3rr4tt1c

joined 2 months ago
[–] 3rr4tt1c 2 points 2 weeks ago

If this is for a job interview, I’d err on the side of verbosity. Break it all into distinct, easy to read steps: load, process, output, logging, exception handling, comments, etc.

I turned it in days ago so there's nothing I can do about it. But I'll keep that in mind for the future.

[–] 3rr4tt1c 2 points 2 weeks ago (1 children)

Thanks, I set inplace=False like you suggested. I thought setting it to true meant that it modified the original dataframe. Why does it work with false?
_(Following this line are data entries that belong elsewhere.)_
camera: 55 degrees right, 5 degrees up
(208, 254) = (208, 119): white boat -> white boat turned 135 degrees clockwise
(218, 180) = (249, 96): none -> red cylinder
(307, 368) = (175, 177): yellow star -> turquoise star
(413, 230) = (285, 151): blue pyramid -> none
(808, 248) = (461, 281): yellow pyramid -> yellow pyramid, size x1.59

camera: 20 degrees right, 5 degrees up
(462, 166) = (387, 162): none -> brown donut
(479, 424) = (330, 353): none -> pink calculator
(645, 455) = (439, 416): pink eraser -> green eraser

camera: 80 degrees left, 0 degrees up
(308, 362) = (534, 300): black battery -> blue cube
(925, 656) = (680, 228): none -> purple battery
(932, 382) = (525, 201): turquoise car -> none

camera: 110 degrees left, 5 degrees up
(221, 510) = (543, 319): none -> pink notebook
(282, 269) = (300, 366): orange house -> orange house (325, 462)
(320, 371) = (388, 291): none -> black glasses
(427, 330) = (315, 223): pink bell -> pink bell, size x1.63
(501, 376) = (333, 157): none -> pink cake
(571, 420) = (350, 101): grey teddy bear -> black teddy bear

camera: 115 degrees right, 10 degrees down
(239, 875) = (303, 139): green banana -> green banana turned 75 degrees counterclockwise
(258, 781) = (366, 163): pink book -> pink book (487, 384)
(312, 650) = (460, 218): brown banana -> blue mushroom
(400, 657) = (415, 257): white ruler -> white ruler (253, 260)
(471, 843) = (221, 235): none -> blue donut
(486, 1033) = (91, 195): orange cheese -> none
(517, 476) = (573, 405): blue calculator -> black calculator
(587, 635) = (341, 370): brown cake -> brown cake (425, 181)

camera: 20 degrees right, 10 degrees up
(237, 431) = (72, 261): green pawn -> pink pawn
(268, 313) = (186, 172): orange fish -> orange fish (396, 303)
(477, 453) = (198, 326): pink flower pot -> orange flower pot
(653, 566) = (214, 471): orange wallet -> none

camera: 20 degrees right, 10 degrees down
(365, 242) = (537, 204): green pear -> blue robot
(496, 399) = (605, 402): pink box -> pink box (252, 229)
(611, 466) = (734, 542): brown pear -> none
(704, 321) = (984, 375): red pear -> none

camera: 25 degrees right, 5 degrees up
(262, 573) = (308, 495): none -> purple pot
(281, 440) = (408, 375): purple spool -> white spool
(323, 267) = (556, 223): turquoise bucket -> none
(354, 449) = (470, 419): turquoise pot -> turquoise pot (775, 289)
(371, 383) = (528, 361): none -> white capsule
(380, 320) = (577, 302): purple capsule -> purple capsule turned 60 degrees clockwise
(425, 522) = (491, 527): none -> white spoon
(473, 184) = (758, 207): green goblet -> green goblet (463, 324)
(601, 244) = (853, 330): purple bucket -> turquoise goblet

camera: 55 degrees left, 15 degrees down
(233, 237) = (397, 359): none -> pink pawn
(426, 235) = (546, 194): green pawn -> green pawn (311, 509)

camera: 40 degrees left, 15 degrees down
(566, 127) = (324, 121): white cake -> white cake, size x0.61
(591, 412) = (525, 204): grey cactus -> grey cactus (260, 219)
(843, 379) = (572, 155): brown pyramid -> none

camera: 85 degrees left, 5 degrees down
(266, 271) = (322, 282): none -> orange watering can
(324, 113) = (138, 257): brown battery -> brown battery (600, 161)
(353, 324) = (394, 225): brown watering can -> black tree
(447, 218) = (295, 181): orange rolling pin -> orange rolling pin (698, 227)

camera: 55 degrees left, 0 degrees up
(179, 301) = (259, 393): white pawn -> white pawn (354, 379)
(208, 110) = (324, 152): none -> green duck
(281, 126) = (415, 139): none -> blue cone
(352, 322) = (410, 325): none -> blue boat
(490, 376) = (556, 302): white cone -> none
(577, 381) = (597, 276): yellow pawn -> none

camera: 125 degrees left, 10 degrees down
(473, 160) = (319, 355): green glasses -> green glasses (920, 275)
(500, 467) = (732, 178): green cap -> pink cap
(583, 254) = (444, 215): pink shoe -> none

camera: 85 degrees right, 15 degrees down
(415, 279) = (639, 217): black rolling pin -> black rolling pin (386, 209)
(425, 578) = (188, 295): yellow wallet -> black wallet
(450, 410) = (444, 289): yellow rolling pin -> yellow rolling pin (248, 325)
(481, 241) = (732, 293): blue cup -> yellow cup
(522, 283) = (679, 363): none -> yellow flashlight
[–] 3rr4tt1c 3 points 3 weeks ago (1 children)

I'm trying to do the job specs, but the net is just so wide. But yeah, it looks like personal projects is the way to go.

[–] 3rr4tt1c 2 points 3 weeks ago

Currently working on the responsive web development course. I like the guitar sounds. 😅

 
  • I was applying to a job, and then I had to answer a question about web scraping, which I'm not familiar with. I answered all the other questions with no issue, so I decided might as well put in the effort to learn the basics and see if I can do it in a day.
  • Yes, it was *somewhat * easier than I expected, but I still had to watch like 4 YouTube videos and read a bunch of reddit and stack overflow posts.
  • I got the code working, but I decided to run it again to double-check. It stopped working. Not sure why.
  • Testing is also annoying because the "web page" is a google doc and constantly reloads or something. It takes forever to get proper results from my print statements.
  • I attached an image with the question. I haven't heard back from them, and I've seen other people post what I think might be this exact question online, so hopefully I'm not doing anything illegal.
  • At this point, I just want to solve it. Here's the code:
from bs4 import BeautifulSoup
import requests
import pandas as pd
import numpy as np

def createDataframe(url): #Make the data easier to handle
    #Get the page's html data using BeautifulSoup
    page = requests.get(url)
    soup = BeautifulSoup(page.text, 'html.parser')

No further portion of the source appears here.